TRY IT:
Return the records below exactly, leaving nothing out.

[Dataset entries]
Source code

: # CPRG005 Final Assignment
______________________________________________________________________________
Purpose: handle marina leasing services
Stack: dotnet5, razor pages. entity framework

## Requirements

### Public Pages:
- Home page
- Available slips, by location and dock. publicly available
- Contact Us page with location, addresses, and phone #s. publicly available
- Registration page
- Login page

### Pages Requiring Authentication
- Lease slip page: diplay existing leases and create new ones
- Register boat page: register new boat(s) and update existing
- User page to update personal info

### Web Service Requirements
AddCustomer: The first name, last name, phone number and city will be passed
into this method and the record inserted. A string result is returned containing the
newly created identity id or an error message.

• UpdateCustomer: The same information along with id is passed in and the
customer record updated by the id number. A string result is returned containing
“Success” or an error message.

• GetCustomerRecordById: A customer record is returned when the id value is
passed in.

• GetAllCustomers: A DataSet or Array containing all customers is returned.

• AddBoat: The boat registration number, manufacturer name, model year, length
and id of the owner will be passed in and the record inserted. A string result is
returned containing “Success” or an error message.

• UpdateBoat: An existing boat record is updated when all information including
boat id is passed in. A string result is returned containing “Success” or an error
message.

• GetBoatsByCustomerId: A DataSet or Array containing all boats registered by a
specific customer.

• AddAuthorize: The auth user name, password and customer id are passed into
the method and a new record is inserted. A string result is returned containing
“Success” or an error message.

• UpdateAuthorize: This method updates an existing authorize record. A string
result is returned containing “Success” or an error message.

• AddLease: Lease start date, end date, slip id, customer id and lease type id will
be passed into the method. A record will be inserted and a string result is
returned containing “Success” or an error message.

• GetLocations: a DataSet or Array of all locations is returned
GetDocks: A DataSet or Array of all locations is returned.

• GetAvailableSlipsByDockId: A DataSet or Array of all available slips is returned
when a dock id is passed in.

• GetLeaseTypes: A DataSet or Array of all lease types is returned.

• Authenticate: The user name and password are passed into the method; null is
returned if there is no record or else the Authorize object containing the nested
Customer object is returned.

RESULT OF THIS EXERCISE:
Source code

: # CPRG005 Final Assignment
______________________________________________________________________________
Purpose: handle marina leasing services
Stack: dotnet5, razor pages. entity framework

## Requirements

### Public Pages:
- Home page
- Available slips, by location and dock. publicly available
- Contact Us page with location, addresses, and phone #s. publicly available
- Registration page
- Login page

### Pages Requiring Authentication
- Lease slip page: diplay existing leases and create new ones
- Register boat page: register new boat(s) and update existing
- User page to update personal info

### Web Service Requirements
AddCustomer: The first name, last name, phone number and city will be passed
into this method and the record inserted. A string result is returned containing the
newly created identity id or an error message.

• UpdateCustomer: The same information along with id is passed in and the
customer record updated by the id number. A string result is returned containing
“Success” or an error message.

• GetCustomerRecordById: A customer record is returned when the id value is
passed in.

• GetAllCustomers: A DataSet or Array containing all customers is returned.

• AddBoat: The boat registration number, manufacturer name, model year, length
and id of the owner will be passed in and the record inserted. A string result is
returned containing “Success” or an error message.

• UpdateBoat: An existing boat record is updated when all information including
boat id is passed in. A string result is returned containing “Success” or an error
message.

• GetBoatsByCustomerId: A DataSet or Array containing all boats registered by a
specific customer.

• AddAuthorize: The auth user name, password and customer id are passed into
the method and a new record is inserted. A string result is returned containing
“Success” or an error message.

• UpdateAuthorize: This method updates an existing authorize record. A string
result is returned containing “Success” or an error message.

• AddLease: Lease start date, end date, slip id, customer id and lease type id will
be passed into the method. A record will be inserted and a string result is
returned containing “Success” or an error message.

• GetLocations: a DataSet or Array of all locations is returned
GetDocks: A DataSet or Array of all locations is returned.

• GetAvailableSlipsByDockId: A DataSet or Array of all available slips is returned
when a dock id is passed in.

• GetLeaseTypes: A DataSet or Array of all lease types is returned.

• Authenticate: The user name and password are passed into the method; null is
returned if there is no record or else the Authorize object containing the nested
Customer object is returned.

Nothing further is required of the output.